# Clovis, NM



## debra86 (May 6, 2010)

Hello all, 
We just adopted a female GSD yesterday from a kill-shelter! The kill-shelter just posted up a new GSD dog TODAY and we would LOVE to adopt him but we do not have the space for two big dogs. Both GSD (the one we adopted and the male listed) were found near each other. The owner (whoever that is) lets them roam around on busy streets and does not care for them. =( The GSD female we adopted is PERFECT. She's calm, listens, intelligent, and great with my 8 month old son. It has only been a little over 24 hours with her but she's amazing. I am trying to find a home for the male GSD since I'm thinking his temperment is the same. The shelter gives the dogs 3-6 days to "live" and sometimes LESS if they run out of room in the cages. =( It's extremely sad and I just don't know what to do. I'm trying to talk my husband into adopting the male as well but I am not having any luck.
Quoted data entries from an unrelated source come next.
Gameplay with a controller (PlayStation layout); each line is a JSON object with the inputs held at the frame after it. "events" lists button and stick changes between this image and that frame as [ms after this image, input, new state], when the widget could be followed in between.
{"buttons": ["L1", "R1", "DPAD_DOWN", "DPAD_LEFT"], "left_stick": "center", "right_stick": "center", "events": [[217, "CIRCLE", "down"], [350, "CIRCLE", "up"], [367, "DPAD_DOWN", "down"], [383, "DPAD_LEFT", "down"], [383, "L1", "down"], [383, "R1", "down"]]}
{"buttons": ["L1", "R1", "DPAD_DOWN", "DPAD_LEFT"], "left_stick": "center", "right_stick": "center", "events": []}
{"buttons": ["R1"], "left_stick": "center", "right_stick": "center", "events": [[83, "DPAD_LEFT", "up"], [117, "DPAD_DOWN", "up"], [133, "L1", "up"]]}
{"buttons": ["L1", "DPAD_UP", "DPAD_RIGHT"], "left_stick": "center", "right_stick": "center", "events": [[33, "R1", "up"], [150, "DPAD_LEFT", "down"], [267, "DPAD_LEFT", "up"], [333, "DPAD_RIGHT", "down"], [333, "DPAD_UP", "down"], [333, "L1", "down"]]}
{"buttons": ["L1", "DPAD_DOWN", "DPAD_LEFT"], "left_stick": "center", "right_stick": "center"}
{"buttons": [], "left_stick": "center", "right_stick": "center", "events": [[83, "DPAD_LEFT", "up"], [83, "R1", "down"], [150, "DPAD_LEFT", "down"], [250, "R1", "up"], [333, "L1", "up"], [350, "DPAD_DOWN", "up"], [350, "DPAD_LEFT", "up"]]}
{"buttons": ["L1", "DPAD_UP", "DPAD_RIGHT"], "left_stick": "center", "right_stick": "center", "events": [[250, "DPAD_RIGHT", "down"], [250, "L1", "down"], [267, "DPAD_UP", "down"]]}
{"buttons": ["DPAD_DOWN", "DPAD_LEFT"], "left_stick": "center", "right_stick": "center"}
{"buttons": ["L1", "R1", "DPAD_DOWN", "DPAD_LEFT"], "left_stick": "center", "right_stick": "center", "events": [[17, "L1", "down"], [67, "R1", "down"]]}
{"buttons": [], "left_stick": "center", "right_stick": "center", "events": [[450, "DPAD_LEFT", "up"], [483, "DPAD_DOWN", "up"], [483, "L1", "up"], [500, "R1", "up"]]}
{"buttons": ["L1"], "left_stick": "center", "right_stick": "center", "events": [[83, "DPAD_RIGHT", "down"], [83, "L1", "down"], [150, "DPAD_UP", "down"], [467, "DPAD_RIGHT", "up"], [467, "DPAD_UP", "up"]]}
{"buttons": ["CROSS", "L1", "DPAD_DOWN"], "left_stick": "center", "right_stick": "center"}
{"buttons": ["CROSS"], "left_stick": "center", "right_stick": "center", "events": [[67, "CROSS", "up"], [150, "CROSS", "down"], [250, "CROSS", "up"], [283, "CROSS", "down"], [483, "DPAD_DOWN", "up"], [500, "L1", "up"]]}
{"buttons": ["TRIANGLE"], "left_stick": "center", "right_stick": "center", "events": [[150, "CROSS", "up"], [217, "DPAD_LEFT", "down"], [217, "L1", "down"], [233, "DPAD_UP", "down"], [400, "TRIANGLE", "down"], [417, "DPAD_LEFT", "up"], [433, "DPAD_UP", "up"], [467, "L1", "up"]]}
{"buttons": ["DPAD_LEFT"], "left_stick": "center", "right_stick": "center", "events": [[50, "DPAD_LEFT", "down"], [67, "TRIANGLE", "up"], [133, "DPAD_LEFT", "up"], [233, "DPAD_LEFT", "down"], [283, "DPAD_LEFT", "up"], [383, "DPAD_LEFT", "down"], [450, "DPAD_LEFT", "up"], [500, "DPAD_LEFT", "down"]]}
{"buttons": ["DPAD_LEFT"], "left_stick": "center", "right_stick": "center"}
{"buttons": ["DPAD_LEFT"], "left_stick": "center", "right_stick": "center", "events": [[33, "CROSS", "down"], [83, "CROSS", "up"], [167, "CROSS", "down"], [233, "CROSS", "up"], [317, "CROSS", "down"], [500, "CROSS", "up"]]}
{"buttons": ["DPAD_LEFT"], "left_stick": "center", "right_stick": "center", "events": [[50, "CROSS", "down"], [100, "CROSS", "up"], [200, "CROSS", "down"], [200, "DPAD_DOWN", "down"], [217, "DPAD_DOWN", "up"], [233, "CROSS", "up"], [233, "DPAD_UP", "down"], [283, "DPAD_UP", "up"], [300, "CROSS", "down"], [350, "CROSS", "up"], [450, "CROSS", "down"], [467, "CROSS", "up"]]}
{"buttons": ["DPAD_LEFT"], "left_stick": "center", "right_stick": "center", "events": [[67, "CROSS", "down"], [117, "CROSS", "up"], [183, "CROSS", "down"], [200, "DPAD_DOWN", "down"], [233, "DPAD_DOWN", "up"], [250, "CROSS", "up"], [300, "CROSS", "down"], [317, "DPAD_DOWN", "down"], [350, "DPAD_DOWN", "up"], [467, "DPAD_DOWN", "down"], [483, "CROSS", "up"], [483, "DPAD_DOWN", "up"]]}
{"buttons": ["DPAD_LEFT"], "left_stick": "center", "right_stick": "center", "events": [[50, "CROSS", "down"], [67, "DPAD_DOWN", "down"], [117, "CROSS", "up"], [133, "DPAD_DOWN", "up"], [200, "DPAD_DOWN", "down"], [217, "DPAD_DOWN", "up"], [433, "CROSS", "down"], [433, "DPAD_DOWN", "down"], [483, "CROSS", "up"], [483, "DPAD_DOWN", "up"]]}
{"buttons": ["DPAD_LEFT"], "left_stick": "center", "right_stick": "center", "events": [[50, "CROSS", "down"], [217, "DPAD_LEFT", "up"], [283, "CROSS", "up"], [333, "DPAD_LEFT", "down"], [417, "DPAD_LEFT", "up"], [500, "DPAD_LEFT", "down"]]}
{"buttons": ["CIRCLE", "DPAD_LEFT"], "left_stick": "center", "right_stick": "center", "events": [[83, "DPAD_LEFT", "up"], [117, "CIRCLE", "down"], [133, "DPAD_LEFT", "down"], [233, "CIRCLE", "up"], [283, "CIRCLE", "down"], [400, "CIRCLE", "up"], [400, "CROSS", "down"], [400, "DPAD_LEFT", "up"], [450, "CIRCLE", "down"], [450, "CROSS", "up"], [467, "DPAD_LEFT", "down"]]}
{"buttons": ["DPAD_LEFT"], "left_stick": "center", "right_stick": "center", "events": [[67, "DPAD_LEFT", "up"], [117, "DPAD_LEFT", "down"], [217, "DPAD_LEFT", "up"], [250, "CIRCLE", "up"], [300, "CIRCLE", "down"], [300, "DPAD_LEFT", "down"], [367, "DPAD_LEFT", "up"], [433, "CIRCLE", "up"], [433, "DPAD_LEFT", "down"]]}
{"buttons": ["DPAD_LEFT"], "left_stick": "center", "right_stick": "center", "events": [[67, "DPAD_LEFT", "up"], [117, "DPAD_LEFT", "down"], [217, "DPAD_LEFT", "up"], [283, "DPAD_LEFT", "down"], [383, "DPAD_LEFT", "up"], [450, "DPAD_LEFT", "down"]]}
I'm thinking they are brother/sister! 
Adoptable German Shepherd Dog: Cage #21 (30313): Petfinder

that is the link....


----------



## csaiz (Dec 21, 2006)

There are 2 GSD Rescues in New Mexico. One in Albuquerque qne one in Las Cruces. Did you get in touch with them?


----------



## debra86 (May 6, 2010)

Not yet. We decided to pick him up when he's available (the 10th) if nobody else has.. we will then foster him and contact the shelters or KEEP him. I went to visit him at the pound and he is absolutely amazing. He is extremely sweet and isn't shy at all!


----------



## mcgwnlynn (Sep 20, 2009)

*wow !!!!!!!!! Beautiful !! Have 5, can't do more at this time, everyone, look at this gorgeous dog !!!! Congratulations on your new pup, and thanks for adopting !!!*


----------



## debra86 (May 6, 2010)

The male GSD was picked up.


----------